Humanity vowed that never again will  it allow such senseless wars.  But  it seemed that very few lessons were learnt, and rather than wind down such bombs that can lead to the mutual destruction of the world, the Americans  redoubled their efforts and began to produce deadlier bombs.   By 1985, they had 9,600 nuclear weapons.

The Soviet Union raced to produce its own atomic bomb to counter- balance the US terror. In 1949, it tested its first bomb and soon overtook the Americans in the nuclear bomb race so much that by 1985, it had 12,000 nuclear bombs.

The British with its fading super power status raced to  test its bomb in 1952 and by 1985 had 225 nuclear weapons. The French followed with its own test in 1960 and eventually produced 300 nuclear weapons while China tested its bomb in 1964 and went on to stockpile 240 nuclear bombs. India did its test in 1974 and produced some 70 bombs while its neighbour and political rival, Pakistan tested its bomb in 1998.

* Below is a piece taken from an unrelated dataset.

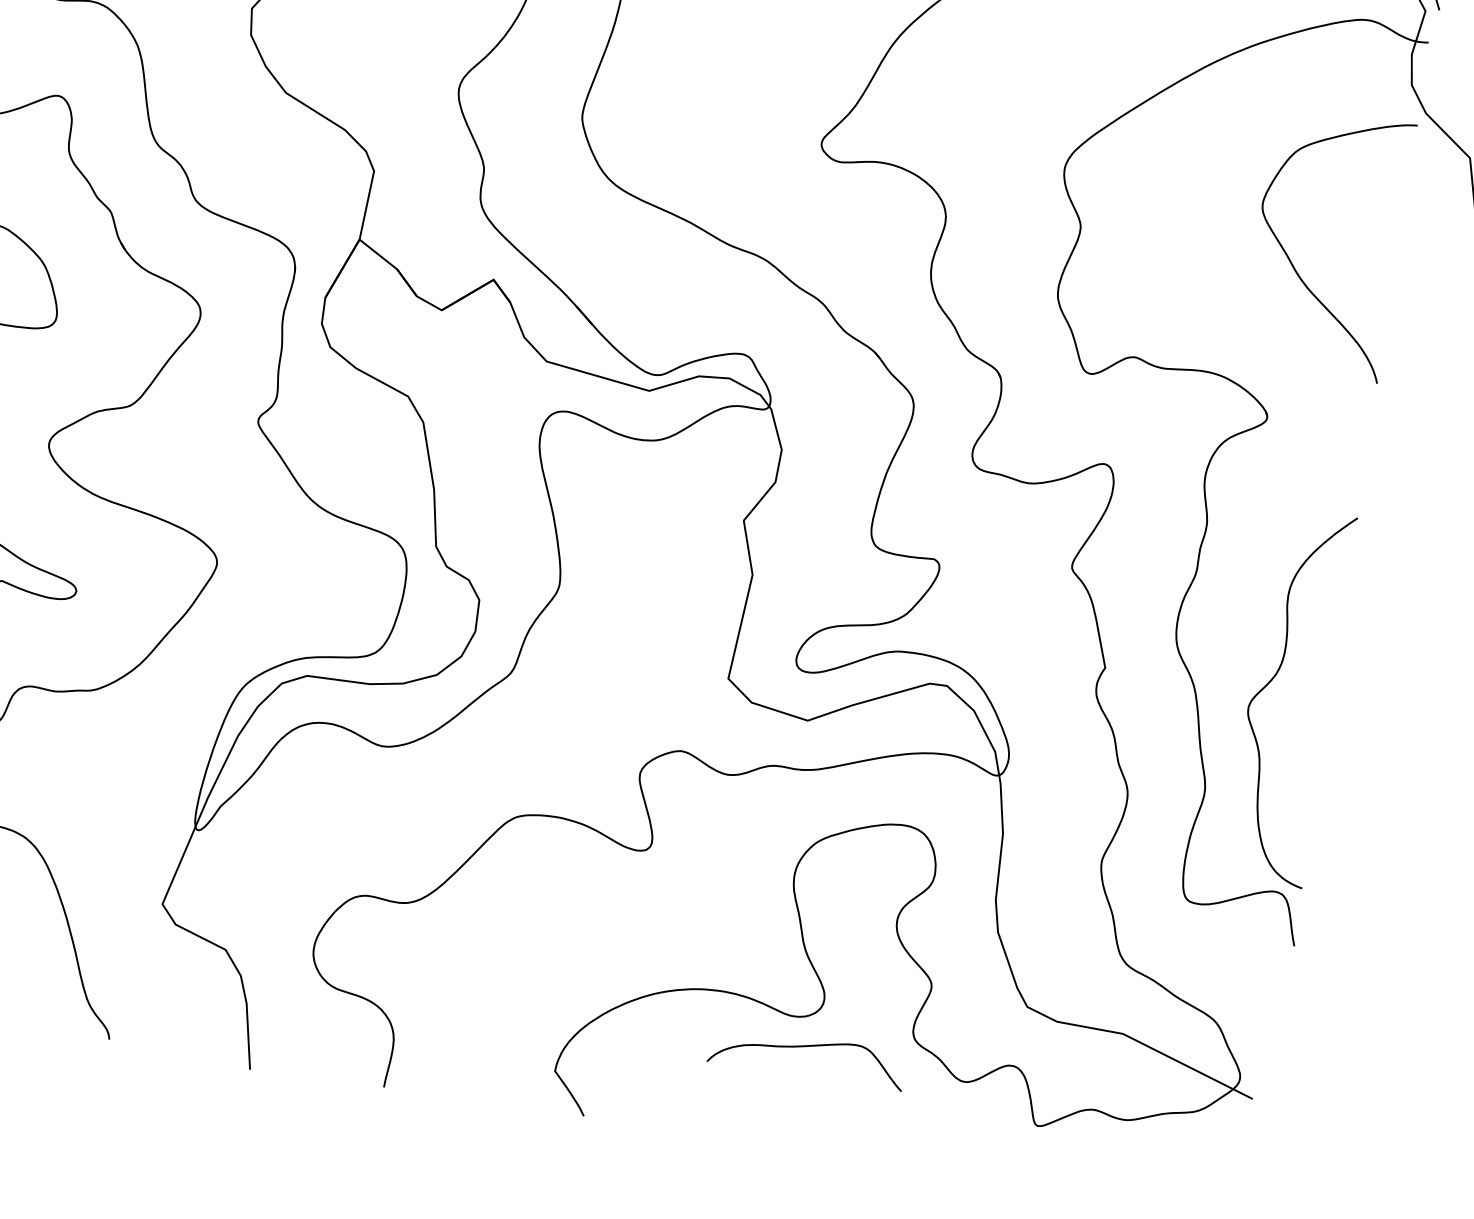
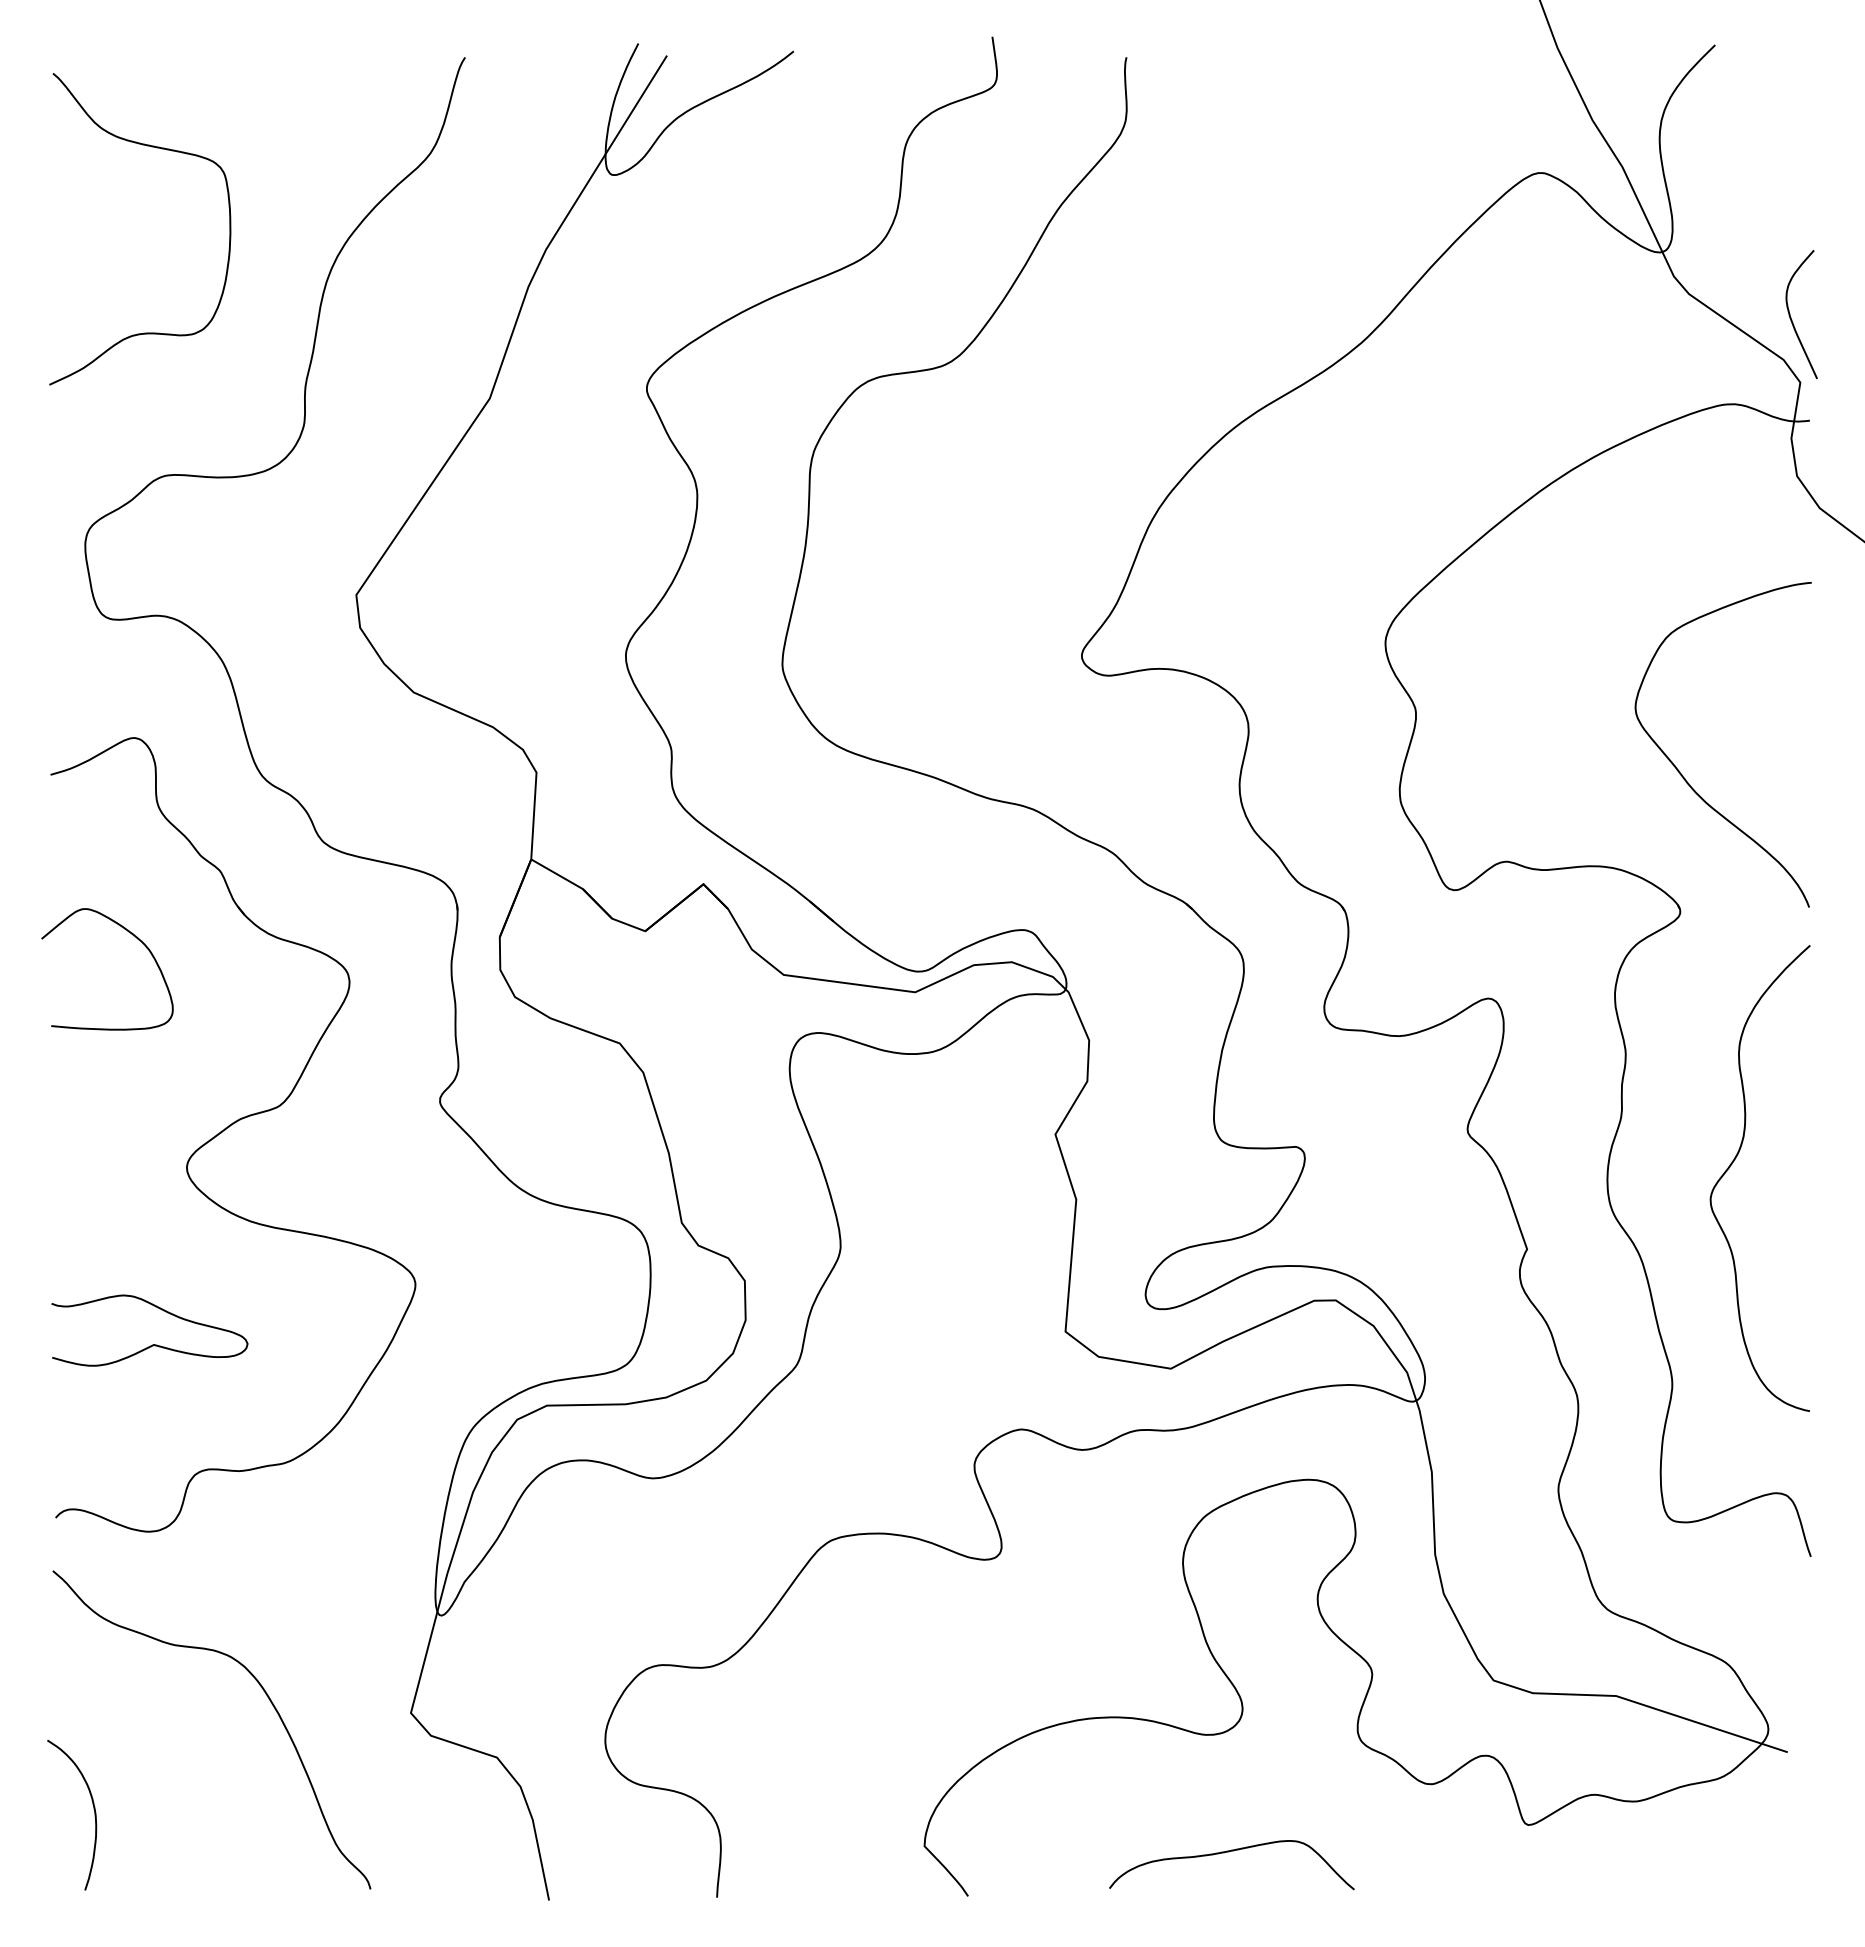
curve: (1292, 262) -> (1682, 774), moved
curve: (1271, 680) -> (1734, 1161), moved
curve: (806, 1047) -> (1229, 1852), moved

Israel which refuses to acknowledge that it has the bomb did its own test in  1979,  and has  a stockpile of 80 nuclear bombs.

South Africa is the only country in the world to  have disassembled its nuclear weapons, while America in proliferating  nuclear weapons has shared its arsenal with  Germany, Belgium, Turkey, Netherlands, Greece, Italy and Canada. North Korea and Iran are also on the march. Apparently, humanity  has simply made the world a place  for  Mutually Assured Destruction (MAD).